● **WHAT IS EXPECTED**: What you return should match the entries below exactly, only without the images.

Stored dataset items
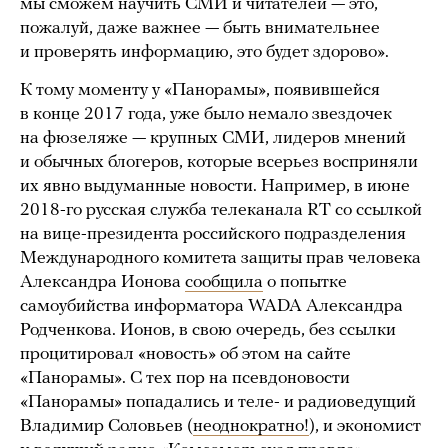
мы сможем научить СМИ и читателей — это,
пожалуй, даже важнее — быть внимательнее
и проверять информацию, это будет здорово».
К тому моменту у «Панорамы», появившейся
в конце 2017 года, уже было немало звездочек
на фюзеляже — крупных СМИ, лидеров мнений
и обычных блогеров, которые всерьез восприняли
их явно выдуманные новости. Например, в июне
2018-го русская служба телеканала RT со ссылкой
на вице-президента российского подразделения
Международного комитета защиты прав человека
Александра Ионова
сообщила
о попытке
самоубийства информатора WADA Александра
Родченкова. Ионов, в свою очередь, без ссылки
процитировал «новость» об этом на сайте
«Панорамы». С тех пор на псевдоновости
«Панорамы» попадались и теле- и радиоведущий
Владимир Соловьев (
неоднократно!
), и экономист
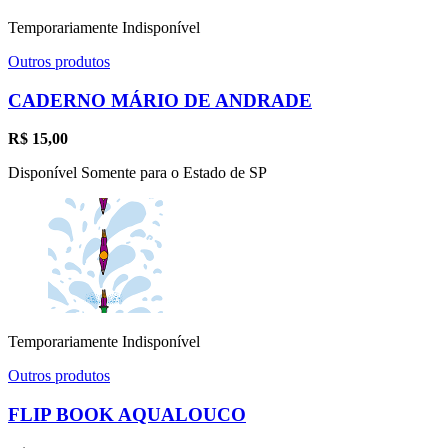
Temporariamente Indisponível
Outros produtos
CADERNO MÁRIO DE ANDRADE
R$
15,00
Disponível Somente para o Estado de SP
Temporariamente Indisponível
Outros produtos
FLIP BOOK AQUALOUCO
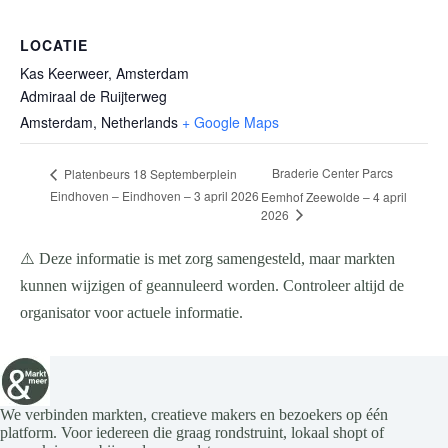
LOCATIE
Kas Keerweer, Amsterdam
Admiraal de Ruijterweg
Amsterdam
,
Netherlands
+ Google Maps
Braderie Center Parcs
Platenbeurs 18 Septemberplein
Eindhoven – Eindhoven – 3 april 2026
Eemhof Zeewolde – 4 april
2026
⚠️ Deze informatie is met zorg samengesteld, maar markten
kunnen wijzigen of geannuleerd worden. Controleer altijd de
organisator voor actuele informatie.
We verbinden markten, creatieve makers en bezoekers op één
platform. Voor iedereen die graag rondstruint, lokaal shopt of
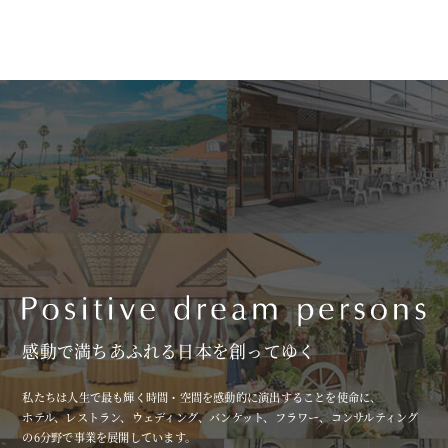
感動で満ちあふれる日本を創ってゆく
私たちは人生で最も輝く時間・空間を感動的に演出することを使命に、
ホテル、レストラン、ウェディング、バンケット、フラワー、コンサルティング
の6分野で事業を展開しています。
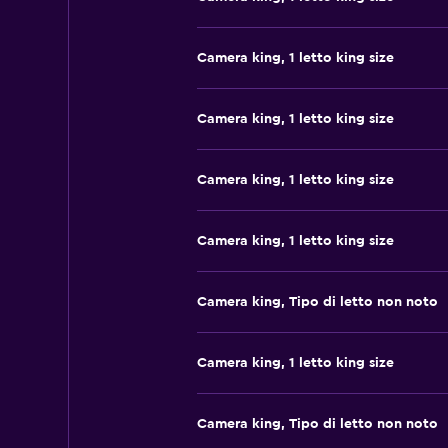
Camera king, 1 letto king size
Camera king, 1 letto king size
Camera king, 1 letto king size
Camera king, 1 letto king size
Camera king, Tipo di letto non noto
Camera king, 1 letto king size
Camera king, Tipo di letto non noto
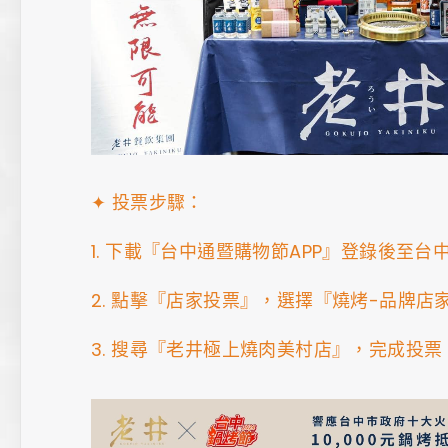
✦ 投票步驟：
1. 下載『台中通暨購物節APP』登錄後至台
2. 點擊『店家投票』，選擇『燒烤-品牌店
3. 搜尋『老井極上燒肉美村店』，完成投票 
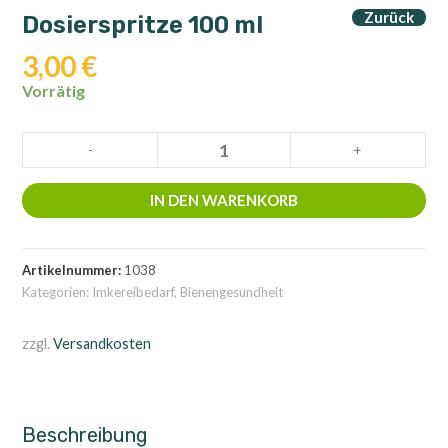
Zurück
Dosierspritze 100 ml
3,00
€
Vorrätig
Dosierspritze
-
+
100
ml
IN DEN WARENKORB
Menge
Artikelnummer:
1038
Kategorien:
Imkereibedarf
,
Bienengesundheit
zzgl.
Versandkosten
Beschreibung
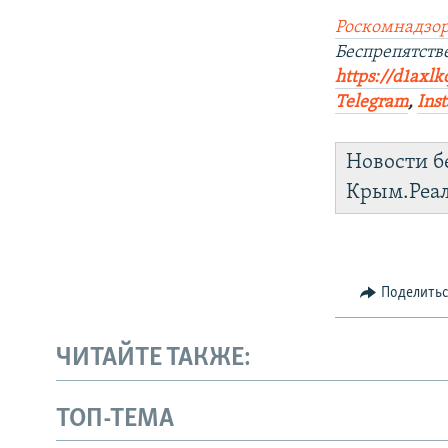
Роскомнадзор
Беспрепятств
https://d1axlk
Telegram
,
Ins
Новости б
Крым.Реа
Поделить
ЧИТАЙТЕ ТАКЖЕ:
ТОП-ТЕМА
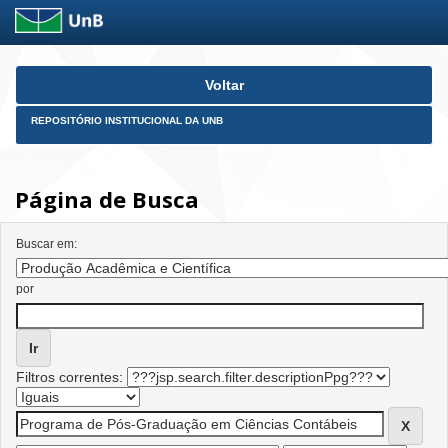
Skip
Voltar
navigation
REPOSITÓRIO INSTITUCIONAL DA UNB
Página de Busca
Buscar em:
por
Filtros correntes:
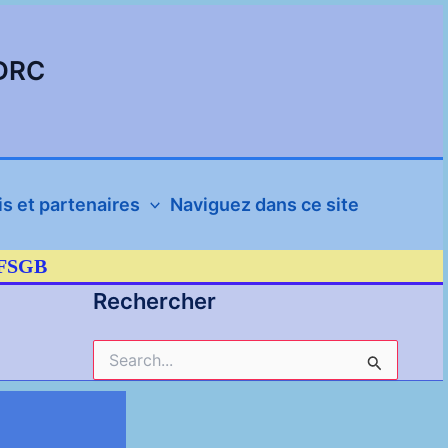
SDRC
s et partenaires
Naviguez dans ce site
’AFSGB
Rechercher
Rechercher :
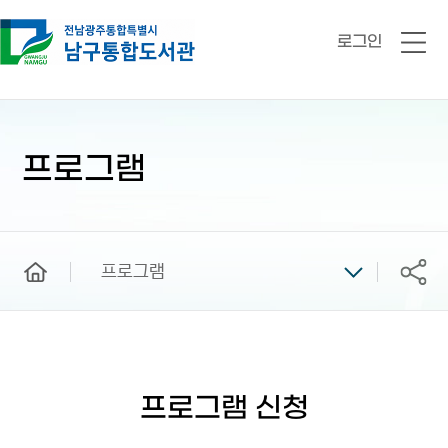
로그인
전
체
메
뉴
본
문
시
프로그램
작
home
프로그램
공유
프로그램 신청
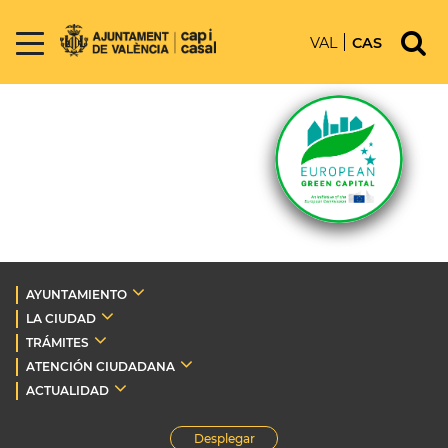
VAL
CAS
AYUNTAMIENTO
LA CIUDAD
TRÁMITES
ATENCIÓN CIUDADANA
ACTUALIDAD
Desplegar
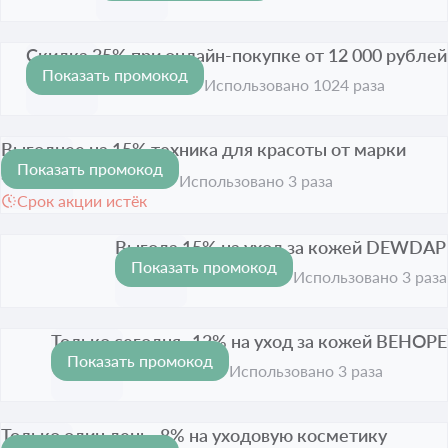
Скидка 35% при онлайн-покупке от 12 000 рублей
Показать промокод
-35%
Срок акции истёк
Использовано 1024 раза
Выгоднее на 15% техника для красоты от марки
Показать промокод
SAKURA
-15%
Использовано 3 раза
Срок акции истёк
Выгода 15% на уход за кожей DEWDAP
Показать промокод
-15%
Срок акции истёк
Использовано 3 раза
Только сегодня -12% на уход за кожей BEHOPE
Показать промокод
-12%
Срок акции истёк
Использовано 3 раза
Только один день -8% на уходовую косметику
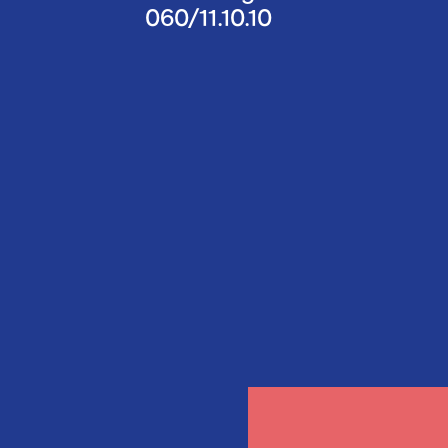
060/11.10.10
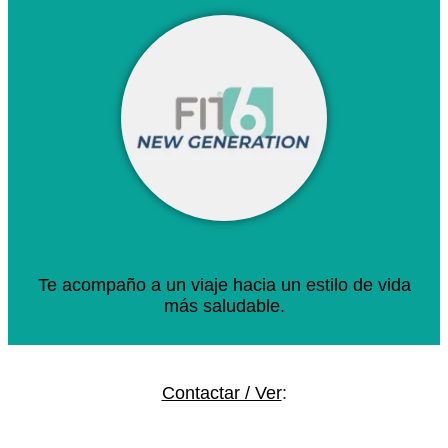
Te acompaño a un viaje hacia un estilo de vida
más saludable.
Contactar / Ver
:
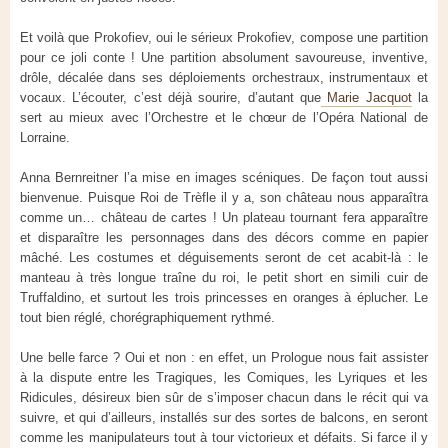
Et voilà que Prokofiev, oui le sérieux Prokofiev, compose une partition
pour ce joli conte ! Une partition absolument savoureuse, inventive,
drôle, décalée dans ses déploiements orchestraux, instrumentaux et
vocaux. L’écouter, c’est déjà sourire, d’autant que
Marie Jacquot
la
sert au mieux avec l’Orchestre et le chœur de l’Opéra National de
Lorraine.
Anna Bernreitner l’a mise en images scéniques. De façon tout aussi
bienvenue. Puisque Roi de Trèfle il y a, son château nous apparaîtra
comme un… château de cartes ! Un plateau tournant fera apparaître
et disparaître les personnages dans des décors comme en papier
mâché. Les costumes et déguisements seront de cet acabit-là : le
manteau à très longue traîne du roi, le petit short en simili cuir de
Truffaldino, et surtout les trois princesses en oranges à éplucher. Le
tout bien réglé, chorégraphiquement rythmé.
Une belle farce ? Oui et non : en effet, un Prologue nous fait assister
à la dispute entre les Tragiques, les Comiques, les Lyriques et les
Ridicules, désireux bien sûr de s’imposer chacun dans le récit qui va
suivre, et qui d’ailleurs, installés sur des sortes de balcons, en seront
comme les manipulateurs tout à tour victorieux et défaits. Si farce il y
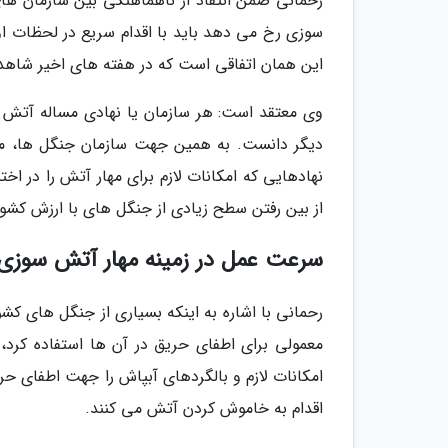
رحمانی ضمن انتقاد از ناهماهنگی بین سازمان 
سوزی رخ می دهد باید با اقدام سریع در لحظات او
این همان اتفاقی است که در هفته های اخیر شاهد 
وی معتقد است: هر سازمان یا نهادی مساله آتش سو
دیگر دانست. به همین جهت سازمان جنگل ها، مر
نهادهایی که امکانات لازم برای مهار آتش را در اخ
از بین رفتن سطح زیادی از جنگل های با ارزش کشو
سرعت عمل در زمینه مهار آتش سوزی
رحمانی با اشاره به اینکه بسیاری از جنگل های ک
معمولی برای اطفای حریق در آن ها استفاده کرد
امکانات لازم و بالگردهای آبپاش را جهت اطفای حری
اقدام به خاموش کردن آتش می کنند.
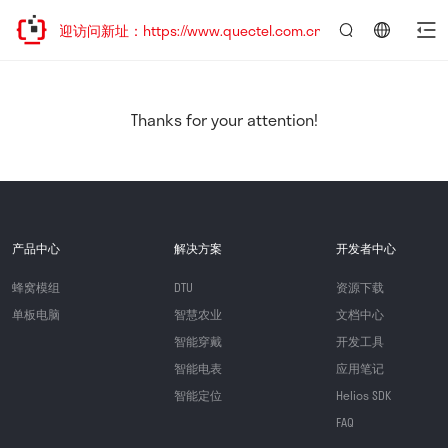
，欢迎访问新址：https://www.quectel.com.cn
言：
简
体
中
Thanks for your attention!
文
产品中心
解决方案
开发者中心
蜂窝模组
DTU
资源下载
单板电脑
智慧农业
文档中心
智能穿戴
开发工具
智能电表
应用笔记
智能定位
Helios SDK
FAQ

● **TASK RESPONSE**:
мы сможем научить СМИ и читателей — это,
пожалуй, даже важнее — быть внимательнее
и проверять информацию, это будет здорово».
К тому моменту у «Панорамы», появившейся
в конце 2017 года, уже было немало звездочек
на фюзеляже — крупных СМИ, лидеров мнений
и обычных блогеров, которые всерьез восприняли
их явно выдуманные новости. Например, в июне
2018-го русская служба телеканала RT со ссылкой
на вице-президента российского подразделения
Международного комитета защиты прав человека
Александра Ионова
сообщила
о попытке
самоубийства информатора WADA Александра
Родченкова. Ионов, в свою очередь, без ссылки
процитировал «новость» об этом на сайте
«Панорамы». С тех пор на псевдоновости
«Панорамы» попадались и теле- и радиоведущий
Владимир Соловьев (
неоднократно!
), и экономист
Temporariamente Indisponível
Outros produtos
CADERNO MÁRIO DE ANDRADE
R$
15,00
Disponível Somente para o Estado de SP
Temporariamente Indisponível
Outros produtos
FLIP BOOK AQUALOUCO
LOCATIE
Kas Keerweer, Amsterdam
Admiraal de Ruijterweg
Amsterdam
,
Netherlands
+ Google Maps
Braderie Center Parcs
Platenbeurs 18 Septemberplein
Eindhoven – Eindhoven – 3 april 2026
Eemhof Zeewolde – 4 april
2026
⚠️ Deze informatie is met zorg samengesteld, maar markten
kunnen wijzigen of geannuleerd worden. Controleer altijd de
organisator voor actuele informatie.
We verbinden markten, creatieve makers en bezoekers op één
platform. Voor iedereen die graag rondstruint, lokaal shopt of
感動で満ちあふれる日本を創ってゆく
私たちは人生で最も輝く時間・空間を感動的に演出することを使命に、
ホテル、レストラン、ウェディング、バンケット、フラワー、コンサルティング
の6分野で事業を展開しています。
Camera king, 1 letto king size
Camera king, 1 letto king size
Camera king, 1 letto king size
Camera king, 1 letto king size
Camera king, Tipo di letto non noto
Camera king, 1 letto king size
Camera king, Tipo di letto non noto
✦ 投票步驟：
1. 下載『台中通暨購物節APP』登錄後至台
2. 點擊『店家投票』，選擇『燒烤-品牌店
3. 搜尋『老井極上燒肉美村店』，完成投票 
Zurück
Dosierspritze 100 ml
3,00
€
Vorrätig
Dosierspritze
-
+
100
ml
IN DEN WARENKORB
Menge
Artikelnummer:
1038
Kategorien:
Imkereibedarf
,
Bienengesundheit
zzgl.
Versandkosten
Beschreibung
Роскомнадзор
Беспрепятств
https://d1axlk
Telegram
,
Ins
Новости б
Крым.Реа
Поделить
ЧИТАЙТЕ ТАКЖЕ:
ТОП-ТЕМА
Skip
Voltar
navigation
REPOSITÓRIO INSTITUCIONAL DA UNB
Página de Busca
Buscar em:
por
Filtros correntes:
SDRC
s et partenaires
Naviguez dans ce site
’AFSGB
Rechercher
Rechercher :
로그인
전
체
메
뉴
본
문
시
프로그램
작
home
프로그램
공유
프로그램 신청
VAL
CAS
AYUNTAMIENTO
LA CIUDAD
TRÁMITES
ATENCIÓN CIUDADANA
ACTUALIDAD
Desplegar
Скидка 35% при онлайн-покупке от 12 000 рублей
Показать промокод
-35%
Срок акции истёк
Использовано 1024 раза
Выгоднее на 15% техника для красоты от марки
Показать промокод
SAKURA
-15%
Использовано 3 раза
Срок акции истёк
Выгода 15% на уход за кожей DEWDAP
Показать промокод
-15%
Срок акции истёк
Использовано 3 раза
Только сегодня -12% на уход за кожей BEHOPE
Показать промокод
-12%
Срок акции истёк
Использовано 3 раза
Только один день -8% на уходовую косметику
060/11.10.10
Te acompaño a un viaje hacia un estilo de vida
más saludable.
Contactar / Ver
:
Et voilà que Prokofiev, oui le sérieux Prokofiev, compose une partition
pour ce joli conte ! Une partition absolument savoureuse, inventive,
drôle, décalée dans ses déploiements orchestraux, instrumentaux et
vocaux. L’écouter, c’est déjà sourire, d’autant que
Marie Jacquot
la
sert au mieux avec l’Orchestre et le chœur de l’Opéra National de
Lorraine.
Anna Bernreitner l’a mise en images scéniques. De façon tout aussi
bienvenue. Puisque Roi de Trèfle il y a, son château nous apparaîtra
comme un… château de cartes ! Un plateau tournant fera apparaître
et disparaître les personnages dans des décors comme en papier
mâché. Les costumes et déguisements seront de cet acabit-là : le
manteau à très longue traîne du roi, le petit short en simili cuir de
Truffaldino, et surtout les trois princesses en oranges à éplucher. Le
tout bien réglé, chorégraphiquement rythmé.
Une belle farce ? Oui et non : en effet, un Prologue nous fait assister
à la dispute entre les Tragiques, les Comiques, les Lyriques et les
Ridicules, désireux bien sûr de s’imposer chacun dans le récit qui va
suivre, et qui d’ailleurs, installés sur des sortes de balcons, en seront
comme les manipulateurs tout à tour victorieux et défaits. Si farce il y
رحمانی ضمن انتقاد از ناهماهنگی بین سازمان 
سوزی رخ می دهد باید با اقدام سریع در لحظات او
این همان اتفاقی است که در هفته های اخیر شاهد 
وی معتقد است: هر سازمان یا نهادی مساله آتش سو
دیگر دانست. به همین جهت سازمان جنگل ها، مر
نهادهایی که امکانات لازم برای مهار آتش را در اخ
از بین رفتن سطح زیادی از جنگل های با ارزش کشو
سرعت عمل در زمینه مهار آتش سوزی
رحمانی با اشاره به اینکه بسیاری از جنگل های ک
معمولی برای اطفای حریق در آن ها استفاده کرد
امکانات لازم و بالگردهای آبپاش را جهت اطفای حری
اقدام به خاموش کردن آتش می کنند.
，欢迎访问新址：https://www.quectel.com.cn
言：
简
体
中
Thanks for your attention!
文
产品中心
解决方案
开发者中心
蜂窝模组
DTU
资源下载
单板电脑
智慧农业
文档中心
智能穿戴
开发工具
智能电表
应用笔记
智能定位
Helios SDK
FAQ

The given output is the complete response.